Meet with Your Manager
Schedule a focused meeting to discuss the transition plan. Ask: What are the most critical things I should focus on during my remaining time? Let your manager prioritize rather than assuming you know what matters most.
Identify Your Successor
If someone has been designated to take over your work, start spending time with them immediately. If no successor has been named, document as if you are writing for someone who has never seen the codebase or processes before.
Week Two: Execute and Close
With the plan in place, focus on execution.
Finish What You Can
Resist the temptation to start new projects. Instead, focus on wrapping up loose ends. If a project is too large to complete, bring it to a clean stopping point with clear documentation of the remaining work.
Conduct Knowledge Transfer Sessions
Schedule dedicated time with the people taking over your responsibilities. Do not just hand over a document. Walk through your work with them. Let them ask questions. Watch them attempt the processes while you are still available to help.
Clean Up After Yourself
- Close or reassign any open tickets, pull requests, or tasks assigned to you.
- Update any documentation that references you as the owner or point of contact.
- Organize shared files and folders so others can find what they need.
- Return any company equipment, badges, or resources.
- Remove personal files and applications from your work computer.
Avoiding Short-Timer Syndrome
Short-timer syndrome is the tendency to mentally check out once you have given notice. It manifests as showing up late, declining meetings, doing the bare minimum, and generally acting like someone who has already left. Resist this.
- Maintain your normal schedule. Arrive and leave at your usual times. Attend meetings you would normally attend.
- Stay off social media during work hours. Resist the urge to spend your last days browsing LinkedIn or posting about your new role.
- Deliver quality work.
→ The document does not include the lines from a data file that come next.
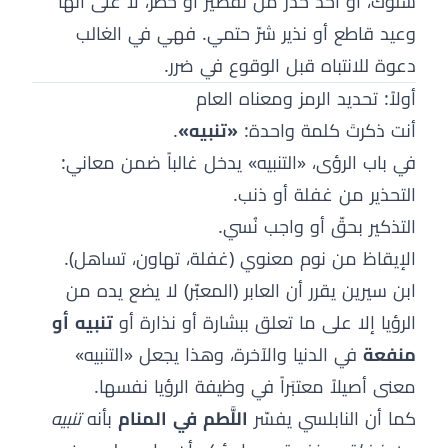
سلوك، أو أخذ حذر من تقصير أو خطر، لا على أنها
وعيد قاطع أو نذير شرّ حتمي. فهي في الغالب
دعوة للانتباه قبل الوقوع في ضرر.
أولاً: تحديد الرمز ومعناه العام
أنت ذكرتَ كلمة واحدة:
«تنبيه»
.
في باب الرؤى، «التنبيه» يدخل غالباً ضمن معاني:
التحذير من غفلة أو ذنب.
التذكير بحقّ أو واجب نُسي.
الإيقاظ من نوم معنوي (غفلة، تهاون، تساهل).
ابن سيرين يقرر أن العابر (المعبّر) لا يضع يده من
الرؤيا إلا على ما تعلق ببشارة أو نذارة أو
تنبيه أو
منفعة
في الدنيا والآخرة، وهذا يجعل «التنبيه»
معنى أصيلاً معتبَراً في وظيفة الرؤيا نفسها.
كما أن النابلسي يفسّر
اللَّطم في المنام
بأنه
تنبيه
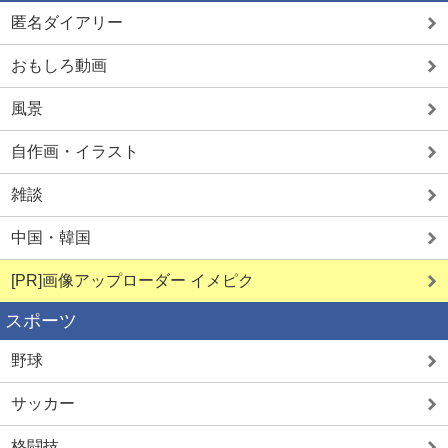
匿名ダイアリー
おもしろ動画
風景
自作画・イラスト
雑談
中国・韓国
[PR]画像アップローダー イメピク
スポーツ
野球
サッカー
格闘技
The code you write during your notice period should be as clean and well-tested as any other code you have written.
- Stay positive. Even if you are leaving because of frustrations, now is not the time to air grievances. Your last two weeks should leave people with a positive final memory.
Relationship Preservation
Take time during your notice period to strengthen the relationships you want to maintain.
Have Individual Conversations
Meet one-on-one with colleagues who have been important to your time at the company. Thank them specifically for their impact on your work or growth. This does not need to be formal. A coffee chat or a brief message is enough.
Offer to Stay Available
Tell your manager and key colleagues that you are happy to answer questions for a few weeks after you leave. This is a generous offer that costs you very little but means a lot to the people left behind. Set a reasonable boundary: Feel free to reach out for the next month if anything comes up about the projects I was working on.
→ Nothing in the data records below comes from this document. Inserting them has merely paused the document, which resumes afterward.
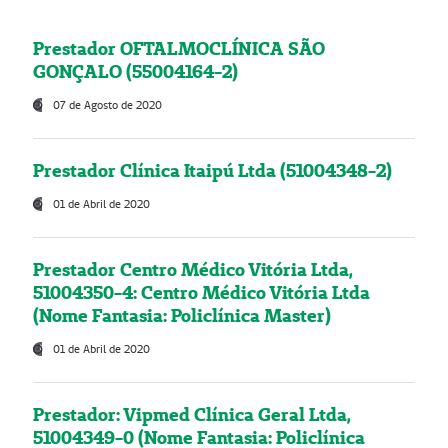
Prestador OFTALMOCLÍNICA SÃO
GONÇALO (55004164-2)
07 de Agosto de 2020
Prestador Clínica Itaipú Ltda (51004348-2)
01 de Abril de 2020
Prestador Centro Médico Vitória Ltda,
51004350-4: Centro Médico Vitória Ltda
(Nome Fantasia: Policlínica Master)
01 de Abril de 2020
Prestador: Vipmed Clínica Geral Ltda,
51004349-0 (Nome Fantasia: Policlínica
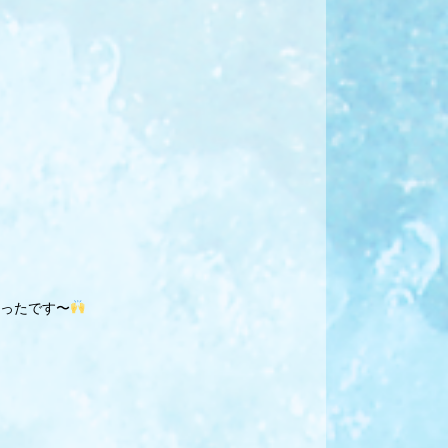
ったです〜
Connect on Personal Channels
Exchange personal email addresses or phone numbers with people you want to keep in touch with. Once you lose access to company Slack and email, it is surprisingly easy to lose touch with people you saw every day.
The Exit Interview
If your company conducts exit interviews, approach them thoughtfully. This is not the time for a dramatic airing of grievances, but it is an opportunity to share constructive feedback that could help the team improve. Focus on systemic issues rather than personal complaints. Frame feedback as suggestions rather than criticisms.
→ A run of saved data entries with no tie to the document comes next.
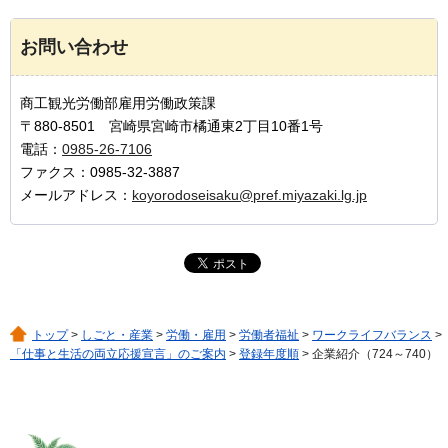
お問い合わせ
商工観光労働部雇用労働政策課
〒880-8501 宮崎県宮崎市橘通東2丁目10番1号
電話：
0985-26-7106
ファクス：0985-32-3887
メールアドレス：
koyorodoseisaku@pref.miyazaki.lg.jp
トップ
>
しごと・産業
>
労働・雇用
>
労働者福祉
>
ワークライフバランス
>
「仕事と生活の両立応援宣言」のご案内
>
登録年度順
> 企業紹介（724～740）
If you have nothing constructive to say, keep it brief and positive. The exit interview is documented in your employee file, and you never know who might read it in the future.
Your Last Day
On your final day, send a brief farewell message to your team. Keep it warm, genuine, and short. Include your personal contact information for anyone who wants to stay in touch. Thank specific people for specific things. And then walk out the door knowing you did it right.
The way you leave a job says as much about your character as the way you perform in one. Leave well, and you will carry those relationships and that reputation forward into everything that comes next.